Mechanistic Permutability: Match Features Across Layers
Nikita Balagansky, Ian Maksimov, Daniil Gavrilov
2024-10-14

Summary
This paper introduces SAE Match, a new method for aligning features extracted from different layers of deep neural networks to better understand how these features evolve.
What's the problem?
In deep learning, understanding how features (the important patterns that models learn) change as they move through layers of a neural network is challenging. Existing methods struggle because features can mean different things at different layers (polysemanticity) and can overlap in complex ways (feature superposition). This makes it hard to compare and align features across layers.
What's the solution?
SAE Match addresses this problem by using Sparse Autoencoders (SAEs) to extract features from each layer and then aligning these features across layers. The method works by minimizing the differences between the features of adjacent layers, taking into account how the scales of these features might differ.
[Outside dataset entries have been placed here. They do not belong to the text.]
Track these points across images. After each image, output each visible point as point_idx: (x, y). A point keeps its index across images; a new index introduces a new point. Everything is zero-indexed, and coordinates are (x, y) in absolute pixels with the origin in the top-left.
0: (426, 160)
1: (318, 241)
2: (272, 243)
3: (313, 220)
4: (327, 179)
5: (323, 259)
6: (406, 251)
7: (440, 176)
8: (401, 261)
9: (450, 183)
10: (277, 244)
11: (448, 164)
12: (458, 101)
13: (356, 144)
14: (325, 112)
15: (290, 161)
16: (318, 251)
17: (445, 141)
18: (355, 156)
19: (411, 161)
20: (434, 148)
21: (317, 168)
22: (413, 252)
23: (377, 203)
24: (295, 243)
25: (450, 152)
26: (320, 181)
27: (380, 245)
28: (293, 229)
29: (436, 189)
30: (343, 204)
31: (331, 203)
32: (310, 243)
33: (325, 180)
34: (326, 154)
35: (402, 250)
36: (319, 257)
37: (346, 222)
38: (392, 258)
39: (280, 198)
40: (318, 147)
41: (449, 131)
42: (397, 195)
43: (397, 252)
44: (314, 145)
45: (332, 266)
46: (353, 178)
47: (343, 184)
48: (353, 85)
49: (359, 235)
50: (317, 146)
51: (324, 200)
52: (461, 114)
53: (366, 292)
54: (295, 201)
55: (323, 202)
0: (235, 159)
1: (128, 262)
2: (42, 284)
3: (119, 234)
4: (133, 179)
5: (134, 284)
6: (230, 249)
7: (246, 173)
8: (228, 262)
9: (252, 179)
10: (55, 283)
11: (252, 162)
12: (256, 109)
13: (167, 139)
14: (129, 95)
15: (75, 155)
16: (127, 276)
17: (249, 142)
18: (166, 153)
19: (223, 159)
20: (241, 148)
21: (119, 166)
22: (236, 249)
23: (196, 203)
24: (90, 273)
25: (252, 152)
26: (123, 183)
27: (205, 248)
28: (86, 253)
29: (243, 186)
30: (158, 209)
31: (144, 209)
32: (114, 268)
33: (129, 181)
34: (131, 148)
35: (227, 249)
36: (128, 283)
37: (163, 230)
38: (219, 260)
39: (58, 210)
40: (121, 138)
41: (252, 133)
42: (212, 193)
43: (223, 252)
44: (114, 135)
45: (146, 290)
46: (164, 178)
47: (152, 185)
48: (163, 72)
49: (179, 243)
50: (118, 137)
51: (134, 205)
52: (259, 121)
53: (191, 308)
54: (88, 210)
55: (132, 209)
This allows for a clearer understanding of how features develop and change as they pass through the network.
Why it matters?
This research is important because it advances our understanding of how deep neural networks operate. By providing a way to align and interpret features across layers, SAE Match can help researchers and developers improve model designs and enhance mechanistic interpretability, making AI systems more transparent and reliable.
Abstract
Understanding how features evolve across layers in deep neural networks is a fundamental challenge in mechanistic interpretability, particularly due to polysemanticity and feature superposition. While Sparse Autoencoders (SAEs) have been used to extract interpretable features from individual layers, aligning these features across layers has remained an open problem. In this paper, we introduce SAE Match, a novel, data-free method for aligning SAE features across different layers of a neural network. Our approach involves matching features by minimizing the mean squared error between the folded parameters of SAEs, a technique that incorporates activation thresholds into the encoder and decoder weights to account for differences in feature scales. Through extensive experiments on the Gemma 2 language model, we demonstrate that our method effectively captures feature evolution across layers, improving feature matching quality. We also show that features persist over several layers and that our approach can approximate hidden states across layers. Our work advances the understanding of feature dynamics in neural networks and provides a new tool for mechanistic interpretability studies.